Egypt-based agri-business firm Wadi Group is seeking to obtain 55% banking finance for Phase II of Egypt’s first river port project, the company’s CFO told Amwal Al Ghad on Tuesday.
Ramzi Nasrallah, Chief Financial Officer at Wadi Group, further stated that his firm is planning to hold talks with Commercial International Bank -Egypt (CIB) over providing 55% finance for Phase II of Nile Storage and Stevedoring Company (NSSC)’s project to establish Egypt’s first river port.
He noted that the phase II of river port project cost EGP 100 million and is set to begin by mid-2014. Therefore, the total cost of the river port project shall increase to around EGP 400 million.

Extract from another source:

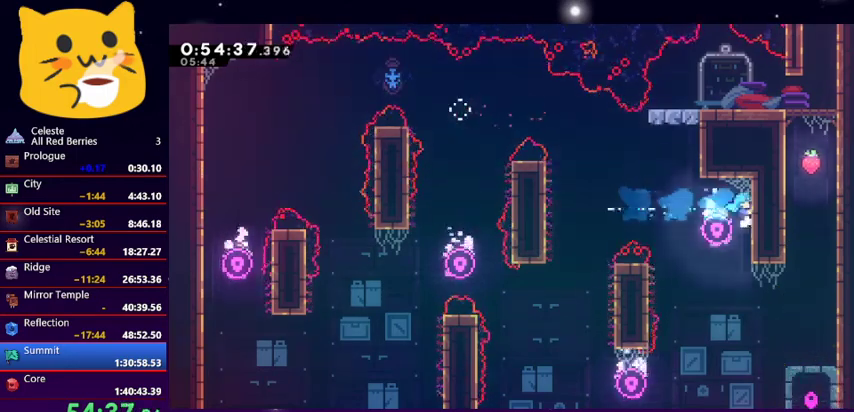
{"keys": ["right"], "events": []}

Moreover, Mr. Nasrallah said Wadi Group will start within the upcoming phase the financing contacts with the CIB Egypt – which had formerly contributed with 35% in phase I of the project. The first phase of the project had cost EGP 300 million.
He explained that the second phase is designated to provide storage facilities through establishing 17 silos on a space of 45.000 m2 in order to contain up to 130,000 tons of grain annually as well as the equipment needed to unload and store shipments of all kinds.

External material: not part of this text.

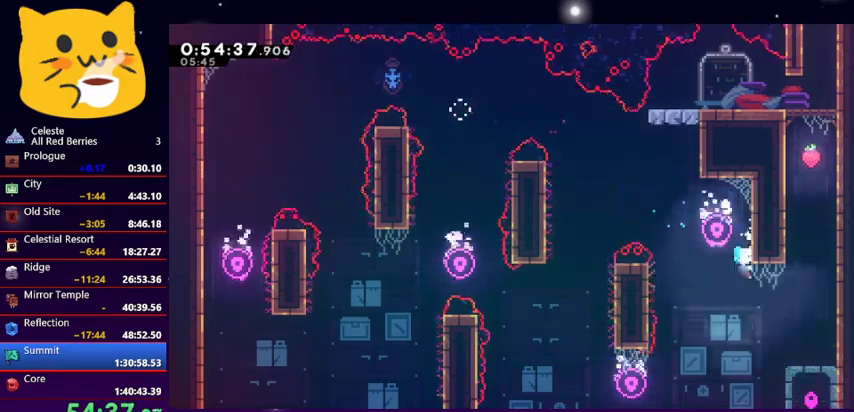
{"keys": ["jump1", "up"], "events": [[433, "jump1", "down"], [467, "right", "up"], [467, "up", "down"]]}
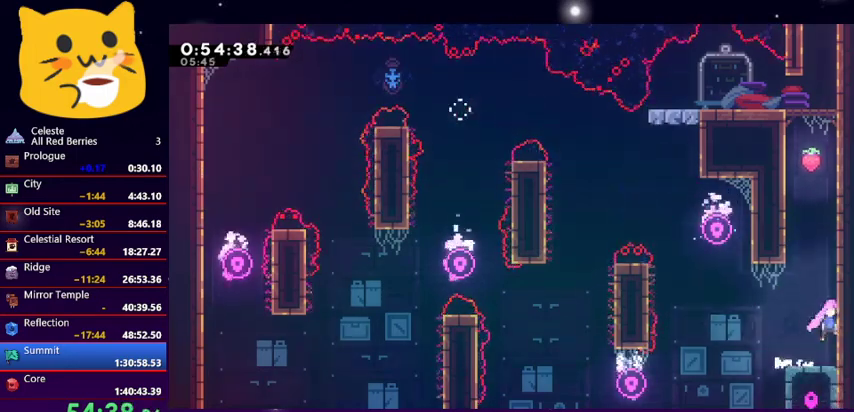
{"keys": ["jump1", "up"], "events": [[100, "jump1", "up"], [167, "dash", "down"], [333, "jump1", "down"], [433, "dash", "up"]]}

Nile Storage and Stevedoring Company (NSSC) is a joint venture between Wadi Group and MedSofts and is considered the largest grain port facility in Egypt and the MENA region.

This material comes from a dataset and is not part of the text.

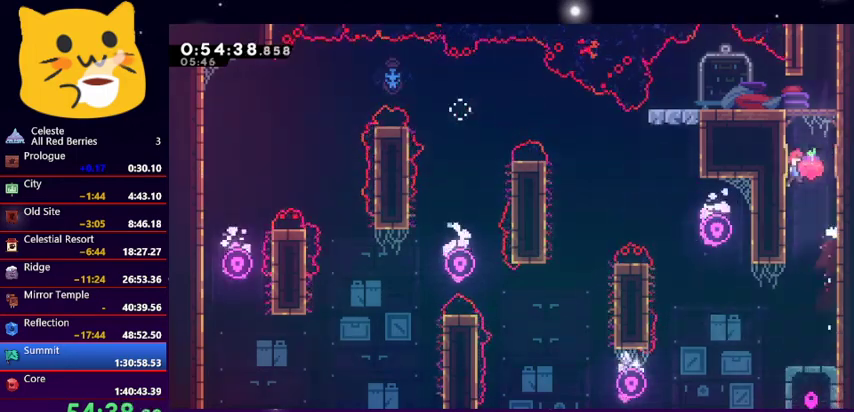
{"keys": [], "events": [[33, "jump1", "up"], [133, "jump1", "down"], [167, "right", "down"], [367, "jump1", "up"], [400, "right", "up"], [400, "up", "up"]]}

This comes after Egypt had launched the Phase I of its first river port on Monday, which entailed investments worth EGP 300 million, reported the state-run Middle East News Agency (MENA).
River transport can save at least 70 percent of the diesel consumption used in land transport. Diesel is heavily subsidized in the state’s already tight budget, creating a wide deficit. The port is also expected to relieve traffic congestion by taking at least 240 trucks that transport these goods to the different governorates off the already hazardous roads.
Egypt imports around 15 million tons of grains annually, a number that is expected to gradually rise over the next five years by an average of 3 percent.
Investing in river transport can cost the state less in energy subsidies, ease traffic on main roads and potentially move a larger amount of goods throughout the country.
The River Transport Authority aims to develop this field so that 10 percent of goods are transported via the river.